───── Extract provided

# Jeep Lift Help



## Louiso (Feb 10, 2010)

okay i have a 2002 jeep wrangler with a 4" lift!

I am wanting to put a plow on it but i dont know if i can with the lift?

can you please help

i will have pictures soon!!

also any ideas/ pictures of your jeep with a lift please post!!


----------



## Louiso (Feb 10, 2010)

*jeeep*

my pics

old pics

its at line x getting hooked up..i cant wait till i get it back!!! then i will post more pics...


----------



## Louiso (Feb 10, 2010)

*my b*

i dont know why it only put one pic?


----------



## micklock (Jan 6, 2008)

I have a plow with a 4" lift, I have some pics in my profile.


----------



## theplowmeister (Nov 14, 2006)

Yes you can put a plow on it. you have to modify the plow or mount so the plow mounting is at the correct hight. The plow manufacturer can tell you what the hight is. (plow "A-frame" level)


----------



## JN16184 (Dec 30, 2006)

From your pictures, you have a body lift, not a suspension lift. Your frame height is the same as stock, except for possibly a tire size change. Your lift will not affect plow mounting since the frame is pretty much in the stock height position. FYI, eventually most body lifts will punch through the body like a hole punch because the material they're made of is too hard....keep an eye on them.


----------



## 86 CJ (Jan 11, 2010)

YES

You should be fine with a stock plow setup, if not you might need a 2" drop on the A frame arms(costs around $250 at a welder). Go get a plow and start making some $$$


----------



## Louiso (Feb 10, 2010)

i have a atv with a plow that is doing the job for right not till i am 16......almost there...cant wait till nov.!!!!


----------



## gunsworth (Nov 18, 2003)

JN16184;997046 said:


> From your pictures, you have a body lift, not a suspension lift. Your frame height is the same as stock, except for possibly a tire size change. Your lift will not affect plow mounting since the frame is pretty much in the stock height position. FYI, eventually most body lifts will punch through the body like a hole punch because the material they're made of is too hard....keep an eye on them.


theres definitely suspension lift too, doesnt look like you need that body lift either, Id go down to stock or a 1in body lift, those hard plastic body lifts can do some damage, especially if you are gona be hammering away with a plow


----------



## Louiso (Feb 10, 2010)

yeah i think its 1inch


----------

──────────

## Challenge
Duplicate the passage of the forum thread on Jeep lifts starting with "# Jeep Lift" and going on through "have pictures soon!!". Work from the forum thread on Jeep lifts alone.

───── Entries

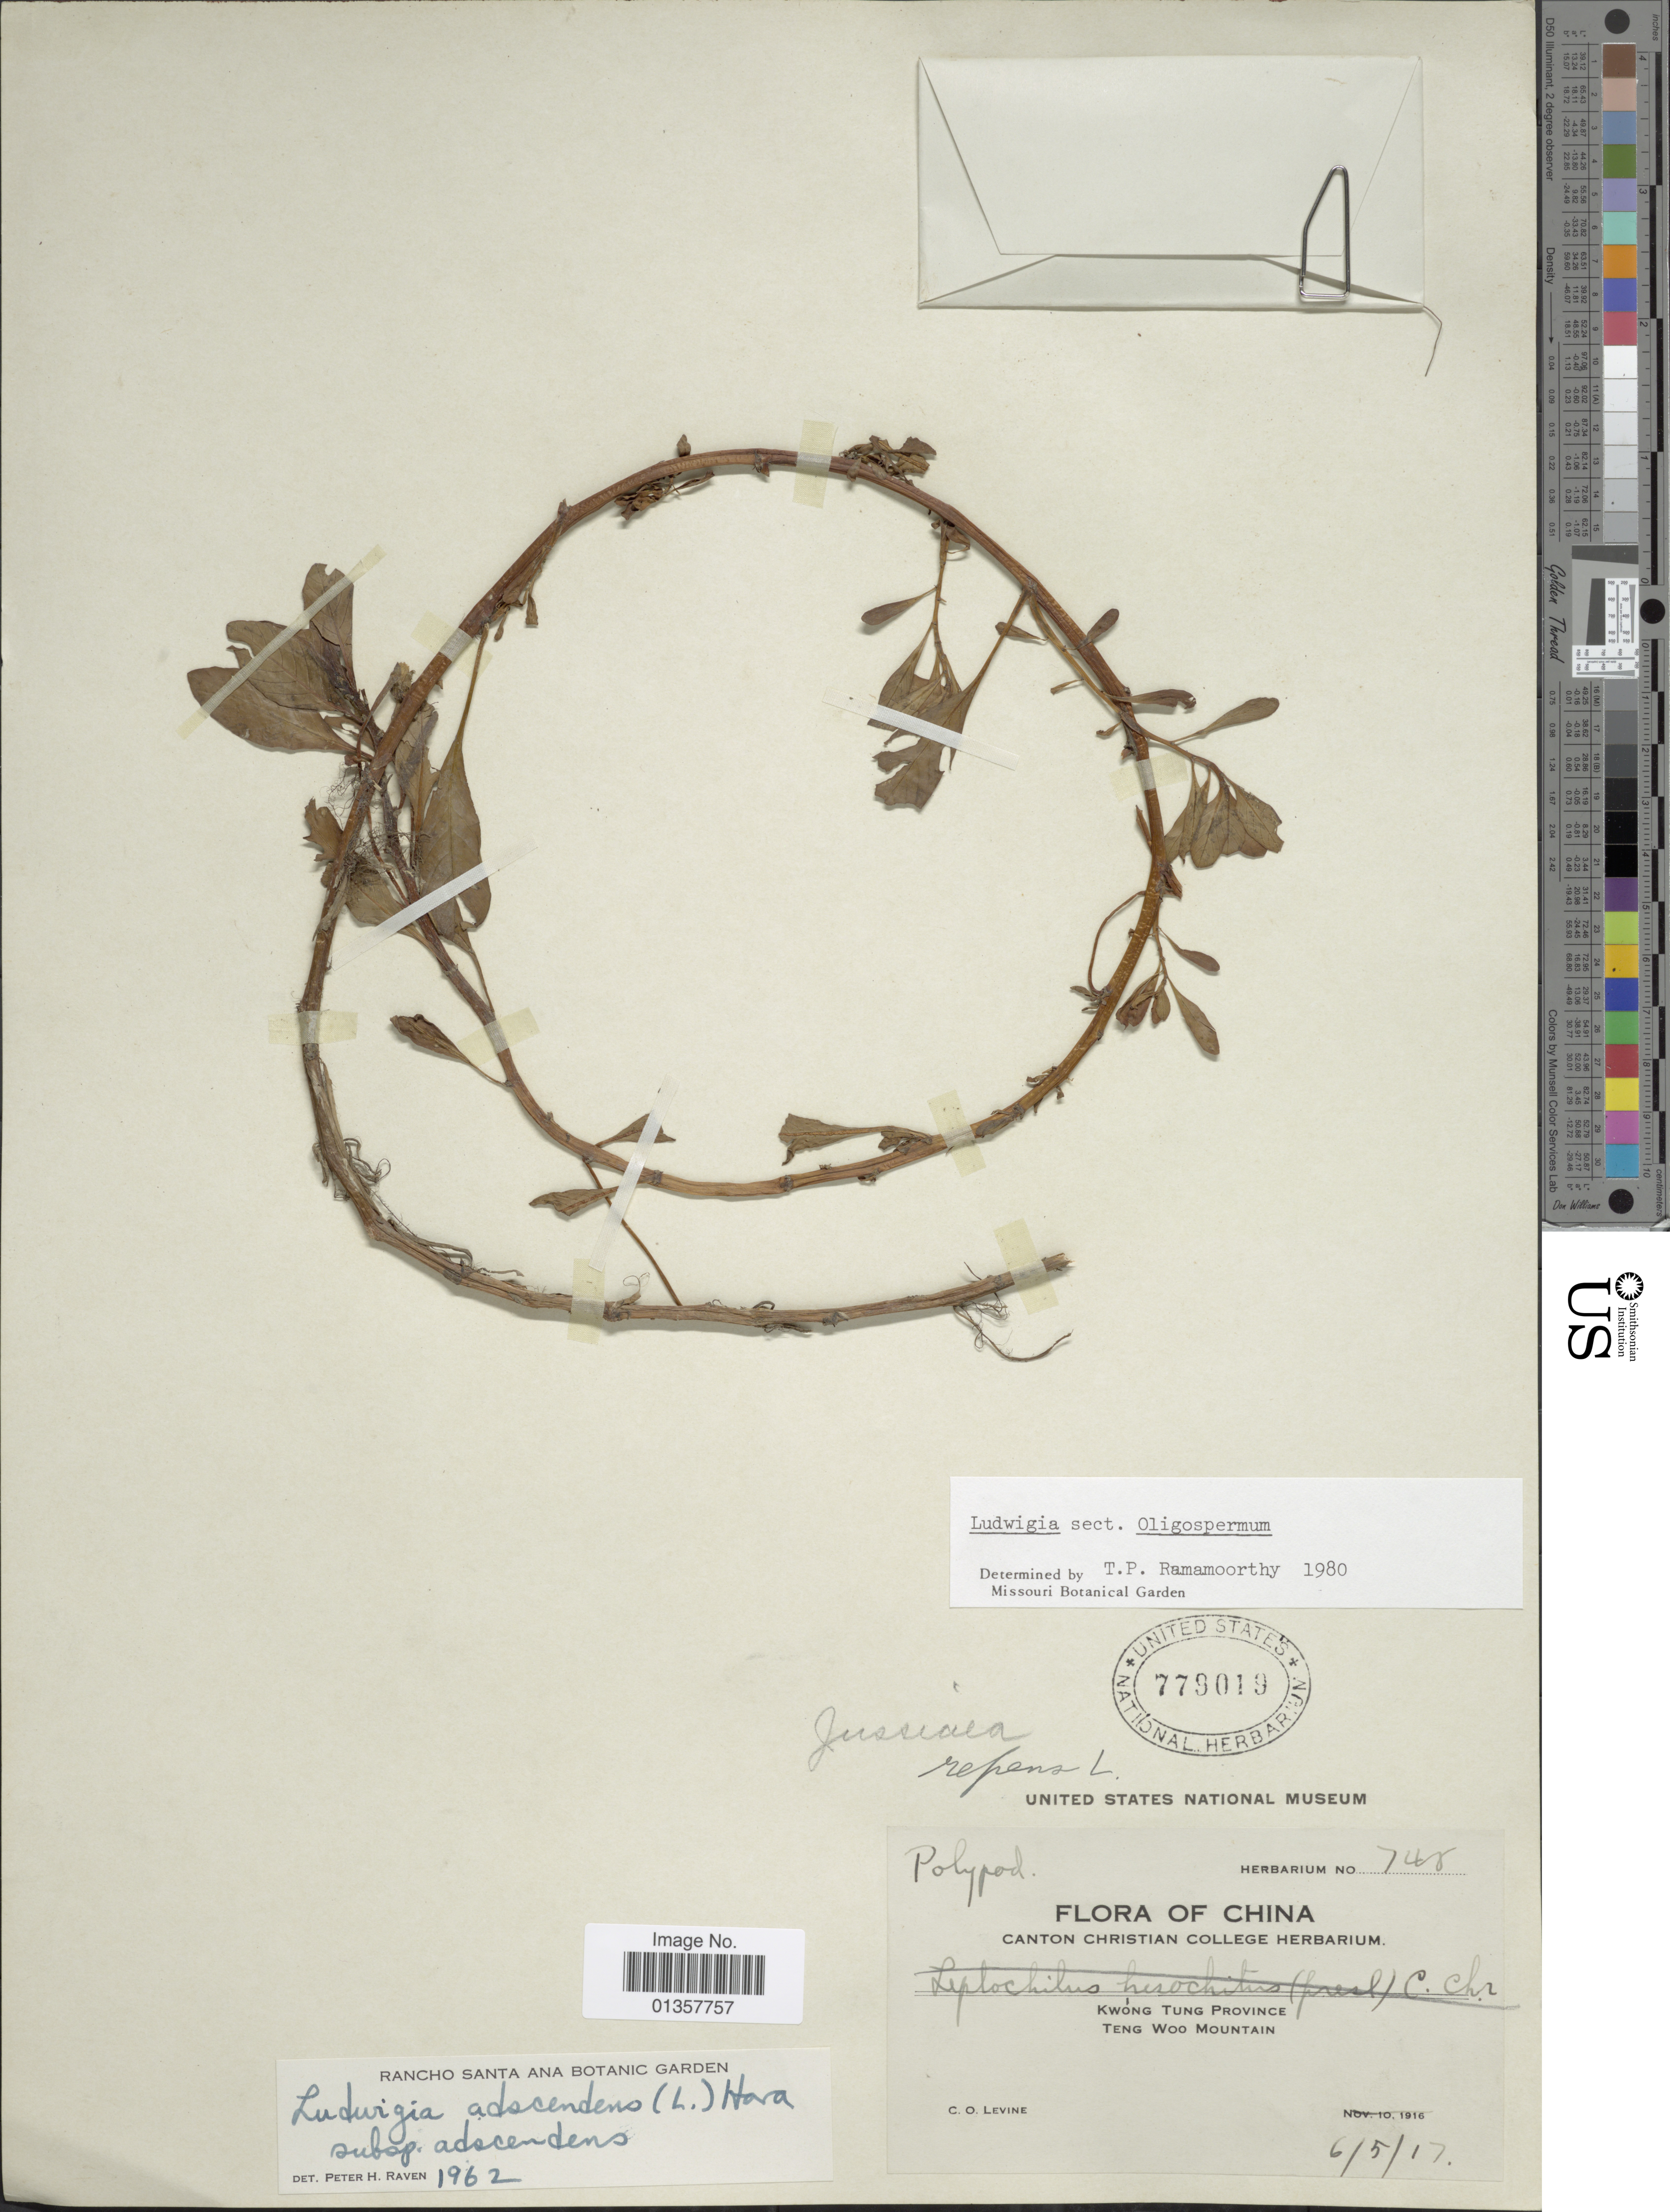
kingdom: Plantae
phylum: Tracheophyta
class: Magnoliopsida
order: Myrtales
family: Onagraceae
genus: Ludwigia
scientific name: Ludwigia adscendens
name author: (L.) H. Hara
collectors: C. O. Levine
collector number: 748*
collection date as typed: Transcribed d/m/y: 6/5/17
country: China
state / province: Guangdong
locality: Kwong Tung Province, Teng Woo Mountain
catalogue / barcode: US 779019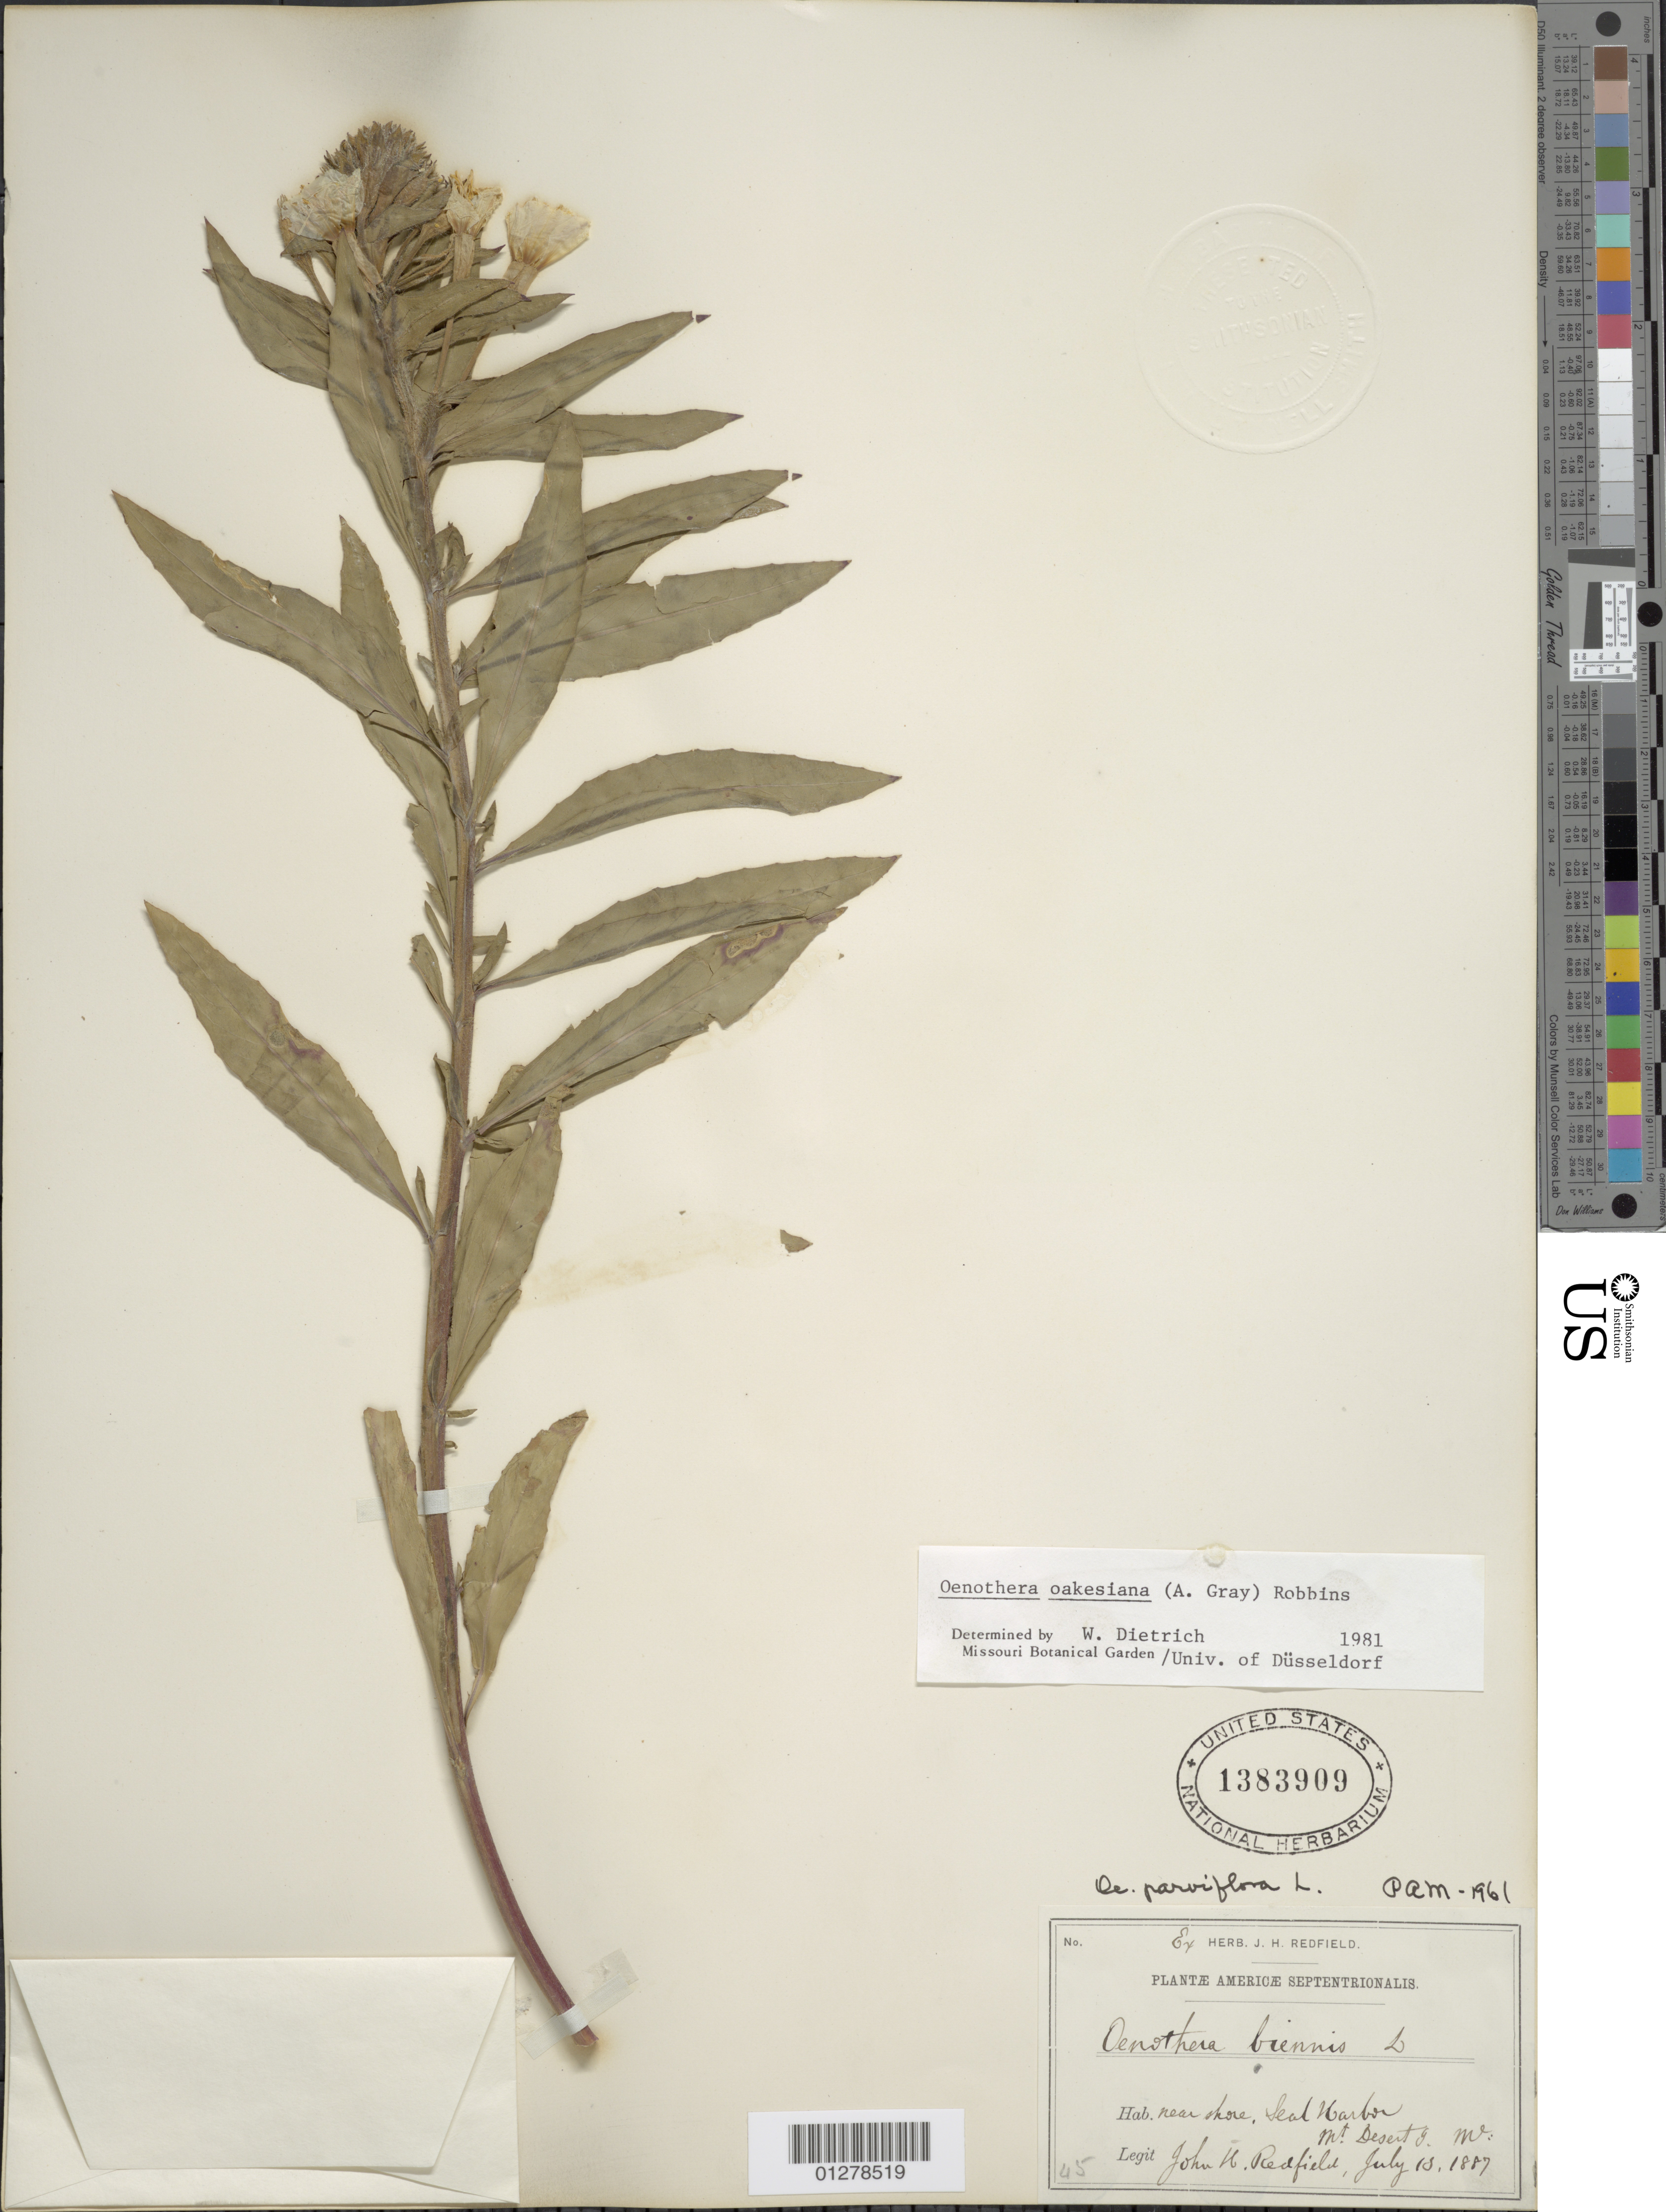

──────────

## Response below
# Jeep Lift Help



## Louiso (Feb 10, 2010)

okay i have a 2002 jeep wrangler with a 4" lift!

I am wanting to put a plow on it but i dont know if i can with the lift?

can you please help

i will have pictures soon!!